Como afirmou o professor de Teoria das Organizações do IESE Business School (Universidade de Navarra, Espanha), Juan Antonio Pérez López (1912-1996), “a ciência não pode ter outro objeto senão ajudar os seres humanos a tomarem as decisões corretas”. Tais decisões podem ter um suporte técnico ou tecnológico, cujo critério é a adequação dos meios/recursos aos fins organizacionais – dentro dos limites cognitivos inerentes a esse processo –, e tendo como objetivo primordial a sobrevivência e o crescimento organizacional. Entretanto, também essas decisões podem estar amparadas na ética, que busca conciliar os bens, as normas e as virtudes com vistas ao crescimento do ser humano, tanto no âmbito individual quanto organizacional.

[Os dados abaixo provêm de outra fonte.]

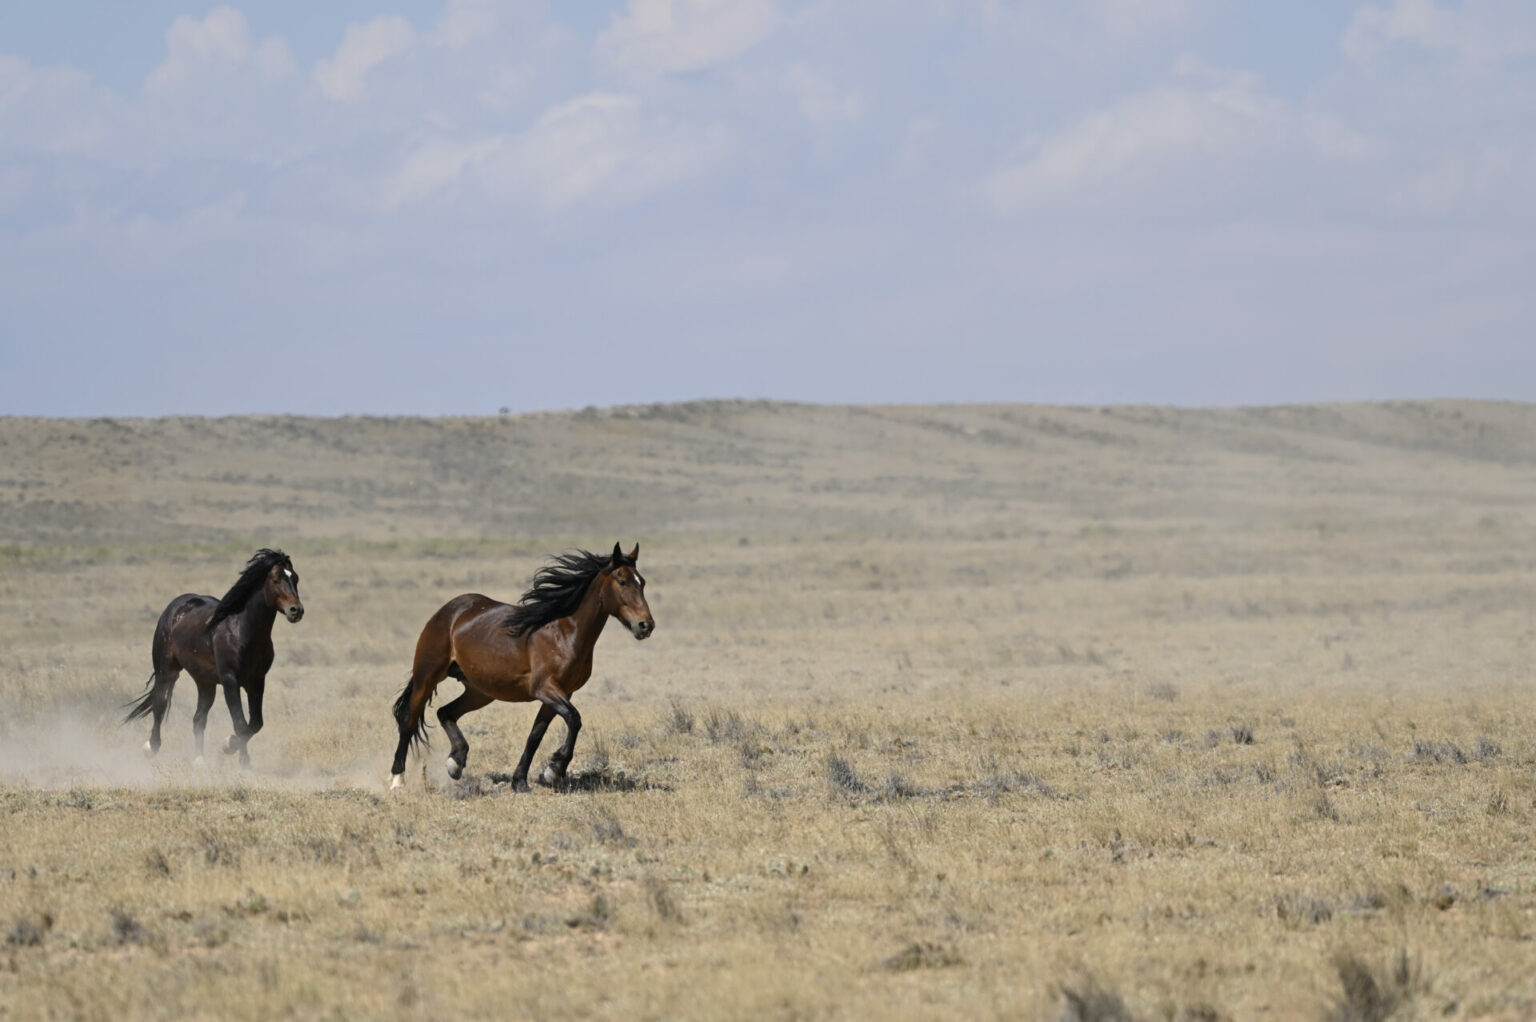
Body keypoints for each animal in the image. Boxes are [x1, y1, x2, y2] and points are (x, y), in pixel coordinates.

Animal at [124, 549, 304, 765]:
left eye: (295, 578)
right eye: (276, 579)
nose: (296, 610)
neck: (243, 631)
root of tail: (176, 605)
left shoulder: (256, 681)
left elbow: (255, 724)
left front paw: (239, 755)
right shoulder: (229, 680)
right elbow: (241, 723)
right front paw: (233, 750)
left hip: (205, 682)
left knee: (198, 718)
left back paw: (199, 760)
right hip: (167, 670)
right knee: (160, 704)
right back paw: (151, 747)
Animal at [389, 542, 654, 792]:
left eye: (642, 582)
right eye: (622, 581)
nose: (646, 625)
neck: (564, 633)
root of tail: (448, 610)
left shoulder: (563, 693)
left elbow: (536, 735)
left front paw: (522, 781)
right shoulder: (544, 688)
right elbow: (574, 719)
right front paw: (554, 769)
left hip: (480, 691)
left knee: (445, 712)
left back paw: (456, 762)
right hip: (427, 677)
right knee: (409, 721)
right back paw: (397, 780)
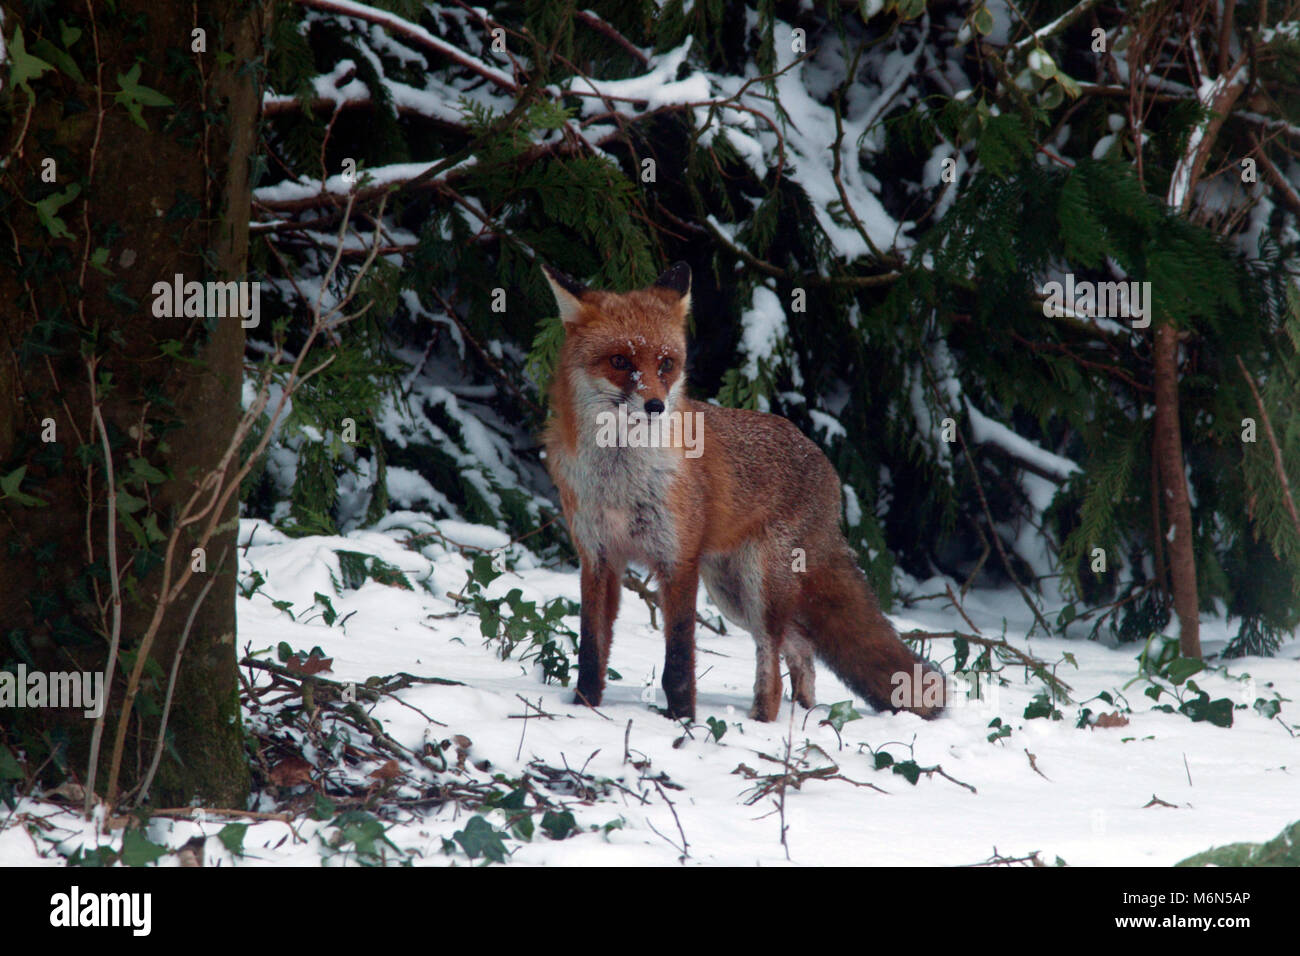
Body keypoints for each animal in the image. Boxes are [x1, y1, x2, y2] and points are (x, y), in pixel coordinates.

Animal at [538, 261, 946, 723]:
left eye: (666, 364)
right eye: (620, 361)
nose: (656, 406)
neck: (620, 481)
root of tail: (824, 464)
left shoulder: (677, 561)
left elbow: (679, 660)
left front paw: (683, 720)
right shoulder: (598, 557)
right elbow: (591, 649)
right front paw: (585, 706)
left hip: (758, 588)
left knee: (773, 659)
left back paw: (762, 720)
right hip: (732, 595)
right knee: (801, 648)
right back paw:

Ambas decisões – com suporte tecnológico e ético – podem ser mutuamente excludentes ou coincidentes. É mais comum considerar que a esfera econômica – e a Administração inclusa – limita a ética como um saber prático que cultiva as virtudes para a autorrealização humana (eudaimonia). Alguns mais incisivos diriam que a esfera econômica – ou especificamente o mercado – corrói ou corrompe qualquer traço de eticidade, moralidade ou caráter. Portanto, necessita-se de um aparato de controle desde fora cada vez mais sofisticado – como a burocracia (e seus vários disfarces), regulamentações institucionais, invasões de privacidade (às vezes sutis) por empresas e governos, incentivos (muitas vezes não declarados) para mudança de comportamento individual e social, entre outros – de modo que as pessoas realizem certos objetivos organizacionais ou econômicos. Porém, há um pressuposto latente que perpassa essa visão e que, por ironia, é um pressuposto ético, embora reducionista: o comportamento humano se fundamenta primordialmente no autointeresse. Devido a isso, considera-se que a liberdade está desvinculada da responsabilidade e, portanto, a pessoa necessita ser tutelada para se promover o interesse coletivo.
Diferentemente, a abordagem da ética das virtudes na Administração considera que decisões com suporte tecnológico e ético podem coincidir ou, indo além, é desejável que coincida, pois nos humanizamos na medida em que agimos eticamente, seja em que esfera for. E “agir eticamente” significa buscar a autorrealização, ou seja, melhorar em virtudes de modo que saibamos decidir (inteligência ou razão) e queiramos escolher (vontade) os bens materiais e imateriais necessários ao nosso crescimento e dos outros, bem como discernir sobre as leis e normas justas que auxiliam na orientação de nossa conduta. Um problema real que esta abordagem enfrenta não é necessariamente sobre como tomar boas e melhores decisões de maneira circunstancial, mas o de adquirir capacidades – ou hábitos operativos estáveis – para que seja possível ao agente sempre (ou na maioria das vezes) tomar boas decisões e ter a coerência de agir conforme essas decisões. Tais capacidades podem ser denominadas de virtudes morais ou competência moral e, na medida em que se desenvolvem no agente, os benefícios podem se espraiar pela organização ou pela vida humana associada, pois, paradoxalmente, as virtudes do agente não se confinam apenas nele mesmo, principalmente se possui um papel de liderança ou está em uma posição organizacional ou social mais determinante (de uma perspectiva da teoria de redes sociais). Deste modo, a ética das virtudes procura estabelecer o vínculo entre o agente e sua ação, jogando luzes em quem o agente se torna à medida que age, ou seja, há uma dimensão de aprendizagem moral e desenvolvimento do caráter do agente. Em outras palavras, o objetivo da ética das virtudes é nos tornarmos pessoas melhores (human flourishing).
* Esta é uma versão da apresentação do livro ‘Virtudes e Dilemas Morais na Administração’, organizado por Mauricio C. Serafim (AdmEthics, 2020 – no prelo). Publicação prevista para novembro de 2020.